Toujours dans les entreprises de moins de 50 salariés, entre le 1er janvier 2024 et le 31 décembre 2026, les PPV versées par une entreprise employant moins de cinquante salariés à des salariés ayant perçu, au cours des douze mois précédant leur versement, une rémunération inférieure à trois fois la valeur annuelle du SMIC, sont exonérées de cotisations et contributions sociales ainsi que d’impôt sur le revenu.

Entreprises de 11 à 50 salariés : une obligation d’instituer un dispositif de partage de la valeur 

À titre expérimental et pendant une durée de cinq ans à compter de la promulgation de la loi, les entreprises d’au moins 11 salariés qui ont réalisé pendant trois exercices consécutifs un bénéfice net fiscal (au sens de la participation soit le bénéfice réalisé retenu pour être imposé à l’IR ou à l’IS et majoré de certains bénéfices exonérés en application du CGI), au moins égal à 1 % du chiffre d’affaires et qui ne sont pas tenues de mettre en place un régime de participation, doivent, au titre de l’exercice suivant, soit mettre en place un régime de participation ou d’intéressement, soit abonder un plan d’épargne salariale, soit verser la prime de partage de la valeur prévue à l’article 1er de la loi n°2022-1158 du 16 août 2022 pour la protection du pouvoir d’achat ; cette obligation s’applique aux exercices ouverts après le 31 décembre 2024.
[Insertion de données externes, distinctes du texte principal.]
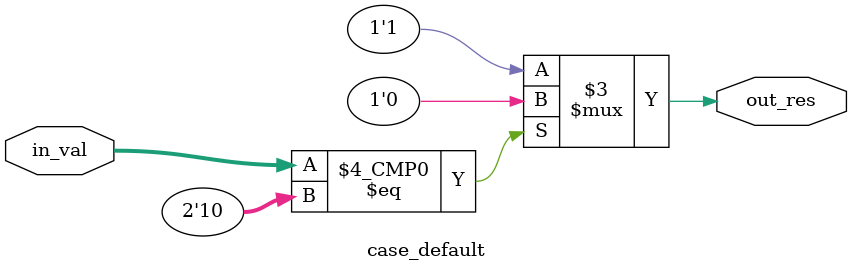
<source format=sv>
module case_default (
    input logic [1:0] in_val,
    output reg out_res
);
    always_comb begin
        out_res = 1'b0;
        case (in_val)
            2'b01: out_res = 1'b1;
            2'b10: out_res = 1'b0;
            default: out_res = 1'b1;
        endcase
    end
endmodule


</source>
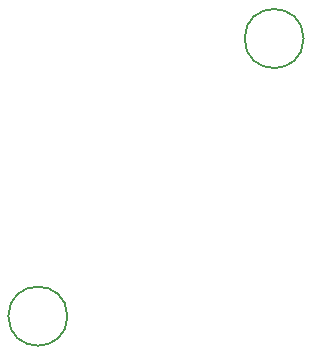
<source format=gbr>
%TF.GenerationSoftware,KiCad,Pcbnew,(6.0.2)*%
%TF.CreationDate,2022-08-24T15:21:41+12:00*%
%TF.ProjectId,Disco3_FBH,44697363-6f33-45f4-9642-482e6b696361,rev?*%
%TF.SameCoordinates,Original*%
%TF.FileFunction,Other,Comment*%
%FSLAX46Y46*%
G04 Gerber Fmt 4.6, Leading zero omitted, Abs format (unit mm)*
G04 Created by KiCad (PCBNEW (6.0.2)) date 2022-08-24 15:21:41*
%MOMM*%
%LPD*%
G01*
G04 APERTURE LIST*
%ADD10C,0.150000*%
G04 APERTURE END LIST*
D10*
%TO.C,REF\u002A\u002A*%
X136200000Y-101250000D02*
G75*
G03*
X136200000Y-101250000I-2500000J0D01*
G01*
X156200000Y-77750000D02*
G75*
G03*
X156200000Y-77750000I-2500000J0D01*
G01*
%TD*%
M02*

</source>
Sécurisation des avances sur intéressement et participation

La loi sécurise (ce qui n’était prévu jusque-là que par une circulaire) la faculté pour l’accord d’intéressement ou de participation de prévoir le versement, en cours d’exercice, d’avances sur les sommes dues au titre de l’intéressement ou de la réserve spéciale de participation.  

Les avances sont versées au bénéficiaire, après avoir recueilli son accord, selon une périodicité qui ne peut être inférieure au trimestre.  

Lorsque les droits définitifs attribués au bénéficiaire au titre de l’intéressement ou de la participation sont inférieurs à la somme des avances reçues, les sommes trop perçues sont intégralement reversées par le bénéficiaire à l’employeur sous la forme d’une retenue sur salaire dans les conditions prévues à l’article L. 3251-3.

Développement de l’actionnariat salarié 

Les plafonds de pourcentage maximal du capital social qui peut être attribué gratuitement sont rehaussés :

  • Le plafond actuel de 10% du capital social pour les GE et ETI passe à 15% ;
  • Le plafond actuel de 15% du capital social pour les micros et PME passe à 20% ;
  • Le plafond actuel de 30% du capital, quelle que soit la taille de l’entreprise, lorsque l’AGA est dite « démocratique », c’est-à-dire qu’elle bénéficie à l’ensemble du personnel salarié de l’entreprise passe à 50% avec un plafond intermédiaire de 30% lorsqu’au moins 50 % du personnel salarié qui représente au moins 25 % du total des salaires bruts en bénéficie. 

Enfin, la loi introduit une possibilité de rechargement du capital plafond maximal de détention du capital social par un salarié.

La présente Actualité n’a pour but que de donner un aperçu de ce qui a retenu notre attention. Elle n’a bien évidemment aucun caractère d’exhaustivité.